-- Task requirements --
Each line of the data must reappear exactly in your answer, with no images included.

-- Given data --
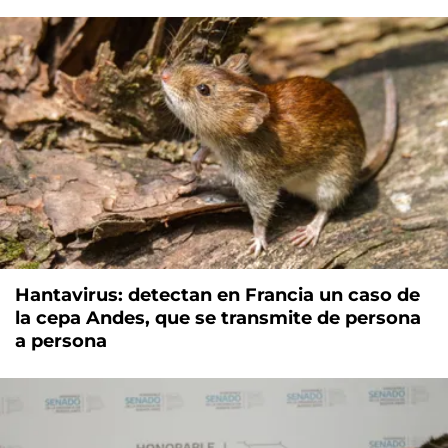
Hantavirus: detectan en Francia un caso de
la cepa Andes, que se transmite de persona
a persona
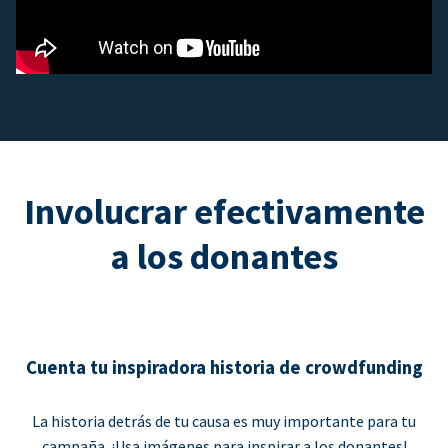
Involucrar efectivamente
a los donantes
Cuenta tu inspiradora historia de crowdfunding
La historia detrás de tu causa es muy importante para tu
campaña. ¡Usa imágenes para inspirar a los donantes!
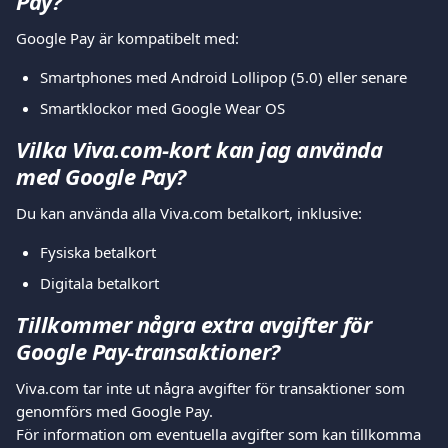
Pay?
Google Pay är kompatibelt med:
Smartphones med Android Lollipop (5.0) eller senare
Smartklockor med Google Wear OS
Vilka Viva.com-kort kan jag använda 
med Google Pay?
Du kan använda alla Viva.com betalkort, inklusive:
Fysiska betalkort
Digitala betalkort
Tillkommer några extra avgifter för 
Google Pay-transaktioner?
Viva.com tar inte ut några avgifter för transaktioner som 
genomförs med Google Pay.
För information om eventuella avgifter som kan tillkomma 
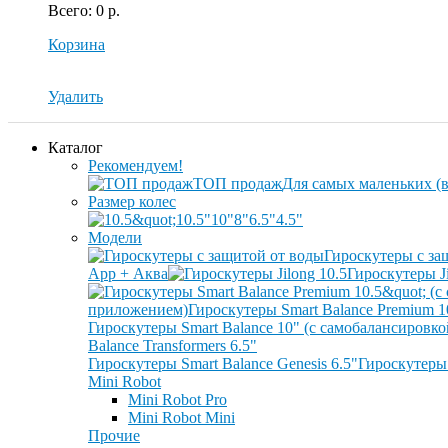
Всего
:
0 р.
Корзина
Удалить
Каталог
Рекомендуем!
ТОП продаж
Для самых маленьких (в
Размер колес
10.5"
10"
8"
6.5"
4.5"
Модели
Гироскутеры с за
App + Аква
Гироскутеры Ji
приложением)
Гироскутеры Smart Balance Premium 1
Гироскутеры Smart Balance 10" (с самобалансировк
Balance Transformers 6.5"
Гироскутеры Smart Balance Genesis 6.5"
Гироскутеры 
Mini Robot
Mini Robot Pro
Mini Robot Mini
Прочие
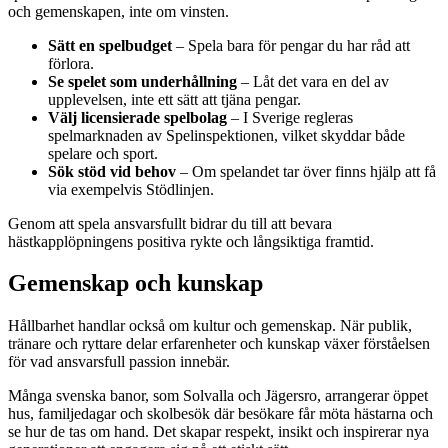
och gemenskapen, inte om vinsten.
Sätt en spelbudget
– Spela bara för pengar du har råd att
förlora.
Se spelet som underhållning
– Låt det vara en del av
upplevelsen, inte ett sätt att tjäna pengar.
Välj licensierade spelbolag
– I Sverige regleras
spelmarknaden av Spelinspektionen, vilket skyddar både
spelare och sport.
Sök stöd vid behov
– Om spelandet tar över finns hjälp att få
via exempelvis Stödlinjen.
Genom att spela ansvarsfullt bidrar du till att bevara
hästkapplöpningens positiva rykte och långsiktiga framtid.
Gemenskap och kunskap
Hållbarhet handlar också om kultur och gemenskap. När publik,
tränare och ryttare delar erfarenheter och kunskap växer förståelsen
för vad ansvarsfull passion innebär.
Många svenska banor, som Solvalla och Jägersro, arrangerar öppet
hus, familjedagar och skolbesök där besökare får möta hästarna och
se hur de tas om hand. Det skapar respekt, insikt och inspirerar nya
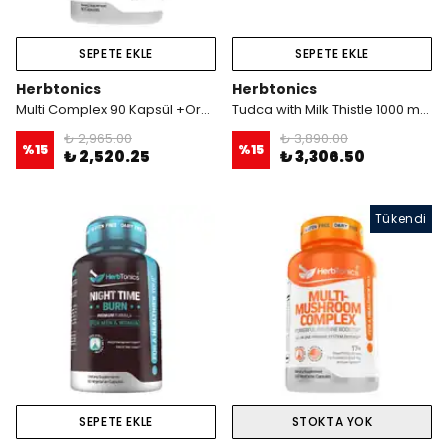
SEPETE EKLE
SEPETE EKLE
Herbtonics
Herbtonics
Multi Complex 90 Kapsül +Organ Complex Types I, II, III, V, and X & 100% Grass-Fed Beef Peptide Blend.
Tudca with Milk Thistle 1000 mg 60 Kapsül
₺ 2,965.00
₺ 3,890.00
%
15
%
15
₺ 2,520.25
₺ 3,306.50
Tükendi
SEPETE EKLE
STOKTA YOK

-- Reply to the exercise --
Hantavirus: detectan en Francia un caso de
la cepa Andes, que se transmite de persona
a persona
Involucrar efectivamente
a los donantes
Cuenta tu inspiradora historia de crowdfunding
La historia detrás de tu causa es muy importante para tu
campaña. ¡Usa imágenes para inspirar a los donantes!
Pay?
Google Pay är kompatibelt med:
Smartphones med Android Lollipop (5.0) eller senare
Smartklockor med Google Wear OS
Vilka Viva.com-kort kan jag använda 
med Google Pay?
Du kan använda alla Viva.com betalkort, inklusive:
Fysiska betalkort
Digitala betalkort
Tillkommer några extra avgifter för 
Google Pay-transaktioner?
Viva.com tar inte ut några avgifter för transaktioner som 
genomförs med Google Pay.
För information om eventuella avgifter som kan tillkomma 
Всего
:
0 р.
Корзина
Удалить
Каталог
Рекомендуем!
ТОП продаж
Для самых маленьких (в
Размер колес
10.5"
10"
8"
6.5"
4.5"
Модели
Гироскутеры с за
App + Аква
Гироскутеры Ji
приложением)
Гироскутеры Smart Balance Premium 1
Гироскутеры Smart Balance 10" (с самобалансировк
Balance Transformers 6.5"
Гироскутеры Smart Balance Genesis 6.5"
Гироскутеры 
Mini Robot
Mini Robot Pro
Mini Robot Mini
Прочие
och gemenskapen, inte om vinsten.
Sätt en spelbudget
– Spela bara för pengar du har råd att
förlora.
Se spelet som underhållning
– Låt det vara en del av
upplevelsen, inte ett sätt att tjäna pengar.
Välj licensierade spelbolag
– I Sverige regleras
spelmarknaden av Spelinspektionen, vilket skyddar både
spelare och sport.
Sök stöd vid behov
– Om spelandet tar över finns hjälp att få
via exempelvis Stödlinjen.
Genom att spela ansvarsfullt bidrar du till att bevara
hästkapplöpningens positiva rykte och långsiktiga framtid.
Gemenskap och kunskap
Hållbarhet handlar också om kultur och gemenskap. När publik,
tränare och ryttare delar erfarenheter och kunskap växer förståelsen
för vad ansvarsfull passion innebär.
Många svenska banor, som Solvalla och Jägersro, arrangerar öppet
hus, familjedagar och skolbesök där besökare får möta hästarna och
se hur de tas om hand. Det skapar respekt, insikt och inspirerar nya
SEPETE EKLE
SEPETE EKLE
Herbtonics
Herbtonics
Multi Complex 90 Kapsül +Organ Complex Types I, II, III, V, and X & 100% Grass-Fed Beef Peptide Blend.
Tudca with Milk Thistle 1000 mg 60 Kapsül
₺ 2,965.00
₺ 3,890.00
%
15
%
15
₺ 2,520.25
₺ 3,306.50
Tükendi
SEPETE EKLE
STOKTA YOK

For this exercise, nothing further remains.